Give back an exact copy of the listing that follows, without the pictures.

◆ ◆ ◆ ◆ ◆ ◆ ◆

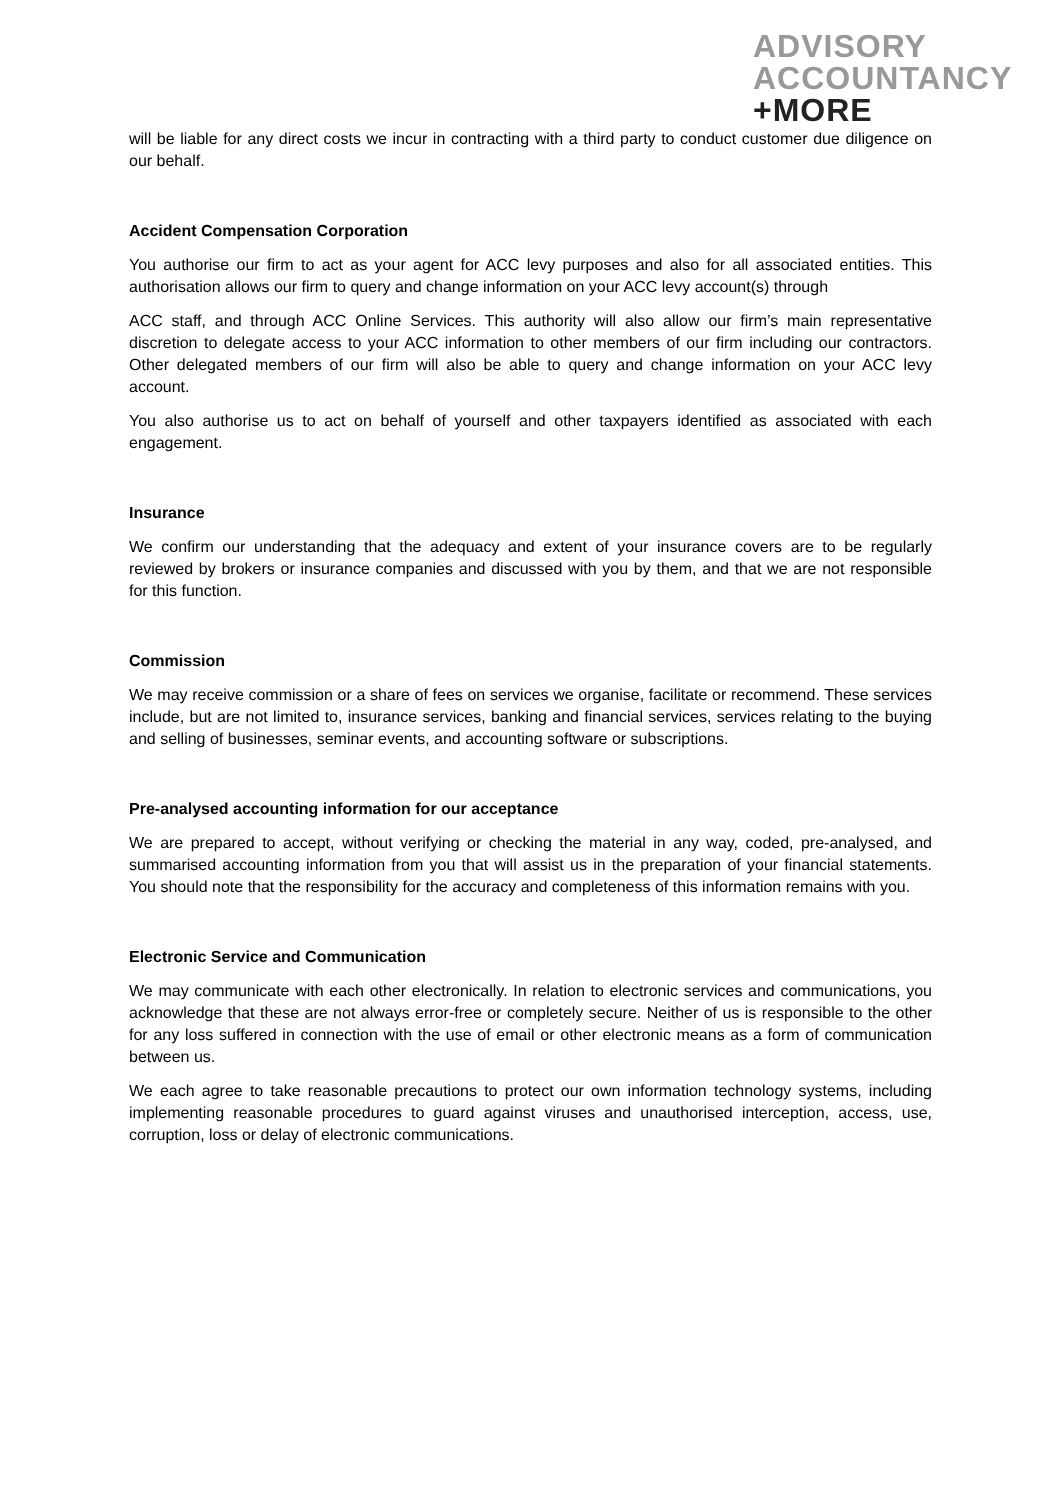ADVISORY
ACCOUNTANCY
+MORE
will be liable for any direct costs we incur in contracting with a third party to conduct customer due diligence on our behalf.
Accident Compensation Corporation
You authorise our firm to act as your agent for ACC levy purposes and also for all associated entities. This authorisation allows our firm to query and change information on your ACC levy account(s) through
ACC staff, and through ACC Online Services. This authority will also allow our firm’s main representative discretion to delegate access to your ACC information to other members of our firm including our contractors. Other delegated members of our firm will also be able to query and change information on your ACC levy account.
You also authorise us to act on behalf of yourself and other taxpayers identified as associated with each engagement.
Insurance
We confirm our understanding that the adequacy and extent of your insurance covers are to be regularly reviewed by brokers or insurance companies and discussed with you by them, and that we are not responsible for this function.
Commission
We may receive commission or a share of fees on services we organise, facilitate or recommend. These services include, but are not limited to, insurance services, banking and financial services, services relating to the buying and selling of businesses, seminar events, and accounting software or subscriptions.
Pre-analysed accounting information for our acceptance
We are prepared to accept, without verifying or checking the material in any way, coded, pre-analysed, and summarised accounting information from you that will assist us in the preparation of your financial statements. You should note that the responsibility for the accuracy and completeness of this information remains with you.
Electronic Service and Communication
We may communicate with each other electronically. In relation to electronic services and communications, you acknowledge that these are not always error-free or completely secure. Neither of us is responsible to the other for any loss suffered in connection with the use of email or other electronic means as a form of communication between us.
We each agree to take reasonable precautions to protect our own information technology systems, including implementing reasonable procedures to guard against viruses and unauthorised interception, access, use, corruption, loss or delay of electronic communications.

◆ ◆ ◆ ◆ ◆ ◆ ◆

Exercise solution:
ADVISORY
ACCOUNTANCY
+MORE
will be liable for any direct costs we incur in contracting with a third party to conduct customer due diligence on our behalf.
Accident Compensation Corporation
You authorise our firm to act as your agent for ACC levy purposes and also for all associated entities. This authorisation allows our firm to query and change information on your ACC levy account(s) through
ACC staff, and through ACC Online Services. This authority will also allow our firm’s main representative discretion to delegate access to your ACC information to other members of our firm including our contractors. Other delegated members of our firm will also be able to query and change information on your ACC levy account.
You also authorise us to act on behalf of yourself and other taxpayers identified as associated with each engagement.
Insurance
We confirm our understanding that the adequacy and extent of your insurance covers are to be regularly reviewed by brokers or insurance companies and discussed with you by them, and that we are not responsible for this function.
Commission
We may receive commission or a share of fees on services we organise, facilitate or recommend. These services include, but are not limited to, insurance services, banking and financial services, services relating to the buying and selling of businesses, seminar events, and accounting software or subscriptions.
Pre-analysed accounting information for our acceptance
We are prepared to accept, without verifying or checking the material in any way, coded, pre-analysed, and summarised accounting information from you that will assist us in the preparation of your financial statements. You should note that the responsibility for the accuracy and completeness of this information remains with you.
Electronic Service and Communication
We may communicate with each other electronically. In relation to electronic services and communications, you acknowledge that these are not always error-free or completely secure. Neither of us is responsible to the other for any loss suffered in connection with the use of email or other electronic means as a form of communication between us.
We each agree to take reasonable precautions to protect our own information technology systems, including implementing reasonable procedures to guard against viruses and unauthorised interception, access, use, corruption, loss or delay of electronic communications.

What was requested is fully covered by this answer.